Population¶
File | Source(s) |
---|---|
population_xx.csv | DE: Rosés-Wolf database on regional GDP (version 6, 2020)(pre 1990) & Eurostat(post 1990), FR: INSEE, GB: Vision of Britain (pre 1981) & ONS (post 1981) & Wiki (Northern Ireland) and Census (London), US: Fabian Eckert, Andrés Gvirtz, Jack Liang, and Michael Peters. "A Method to Construct Geographical Crosswalks with an Application to US Counties since 1790." NBER Working Paper #26770, 2020(1830-1970) & Census(1970-2010) & NBER data(2010-2018) |
Coverage¶
Country | Geographical level | Period |
---|---|---|
DE | 2 (nuts2) | 1900-2017 |
FR | 3 (nuts3) | 1876-2017 |
GB | 2 (nuts2) | 1851-2017 |
US | 3 (county) | 1830-2018 |
Annual data
We proceed to a linear interpolation based on population_raw column to obtain population data for each year in population column.
Variables¶
Variable | Description | Type |
---|---|---|
country_code | Country code | str |
statisticalAreaCode | Statistical area code (nuts/fips) | str |
statisticalAreaName | Statistical area name (literal) | str |
year | Year | int |
population | Population in the statistical area (in thousands) | float |
population_raw | Population in the statistical area before correction (in thousands). Relevant for GB only (see notes below) | float |
Focus on US data
We obtain US population post 1970 data by aggregating county data thanks to David Dorn crossover table.
Focus on GB data
GB population data are not available at a sufficiently detailed NUTS level over long period - at least we did not find it. For instance, Rosés and Wolf (2020) only provides data at the NUTS1 level for GB. Hence, we had to build the population data for GB at the NUTS2 level ourselves. This includes 3 main stages: 1. Pre-1981 data collection, 2. Post-1981 data collection, 3. Data harmonization
Focus on DE data
Following Roses and Wolf (2020), we have merged the regions of Darmstadt and Giessen into one entity and similarly for Braunschweig and Hannover. While each of these areas correspond to a NUTS2, the multiple changes in borders make it impossible to track population estimates over time without merging the regions.
Pre-1981 data collection:
We use Vision of Britain (VoB) population data, except for London where we use data from the Census. Some VoB geographic entities have no population data though. In this case, we made our best to reconstitute the data from smaller entities with known population data. Below we detail the construction of these entities
VoB | Construction |
---|---|
Tweeddale | Peebles+Selkirkshire |
Roxburgh Ettrick and Lauderdale | Roxburghshire + Selkirkshire + Berwickshire/4 + Midlothian/4 |
Cheshire | Halton + Warrington + Cheshire east + Cheshire West and Chester |
Mid Glamorgan | Caerphilly/2 + Bridgend + Merthyr Tydfil + Rhondda; Cynon; Taff |
South Glamorgan | Vale of Glamorgan + Cardiff |
Clwyd | Flintshire + Wrexham + Denbighshire |
Dyfed | Carmarthenshire + Ceredigion + Pembrokeshire |
Gwent | Blaenau Gwent + Caerphilly/2 + Monmouthshire + Newport + Torfaen |
Vale of Glamorgan | Glamorganshire |
Missing VoB data (concentrated in 1871, 1901 and 1941) are filled with linear interpolation.

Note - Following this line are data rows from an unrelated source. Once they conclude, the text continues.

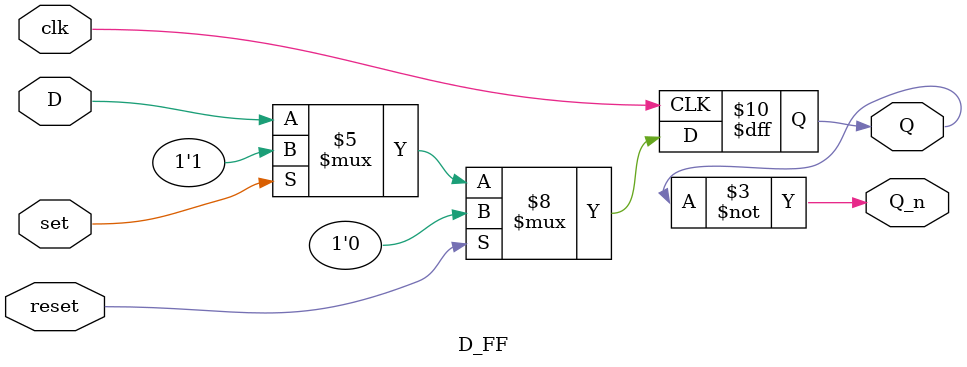
<source format=v>
module D_FF (
    input clk,
    input reset,
    input set,
    input D,
    output reg Q,
    output reg Q_n
);

    always @(posedge clk) begin
        if (reset) begin
            Q <= 0;
        end else if (set) begin
            Q <= 1'b01;
        end else begin
            Q <= D;
        end
    end

    always @* begin
        Q_n = ~Q;
    end

endmodule

</source>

Once we have data for all VoB entities (real or imputed), we aggregate them to obtain population data at the NUTS2 level using the conversion table reported in statisticalareasvob_gb.csv.
Post-1981 data collection
After 1981, the ONS provides data at the local authority level for each year. Same as before, we aggregate them to obtain population data at the NUTS2 level using the conversion table reported in statisticalareaslau_gb.csv. The conversion table is based on the local authority to NUTS crossover table and the Scotish Review of NUTS boundaries.
Data harmonization
As pre-1981 data are constructed using a collection of sources creating potential flaws or approximations. Hence, we found it desirable to compare the two datasets in 1981 (the only year of overlap) to compute a correction coefficient obtained as \(\frac{population~in~1981~using~ONS~data_{NUTS2}}{population~in~1981~using~VoB~data_{NUTS2}}\). We then apply this correction coefficient to all pre-1981 data to make sure that the time series is consistent for each NUTS2 despite the data source change.
Note that for East Wales and Scotland, 1981 (and 1971 for East Wales) data are missing from VoB. We used the 1971 data and applied the national population growth rate to (roughly) estimate the VoB data and hence the correction coefficient.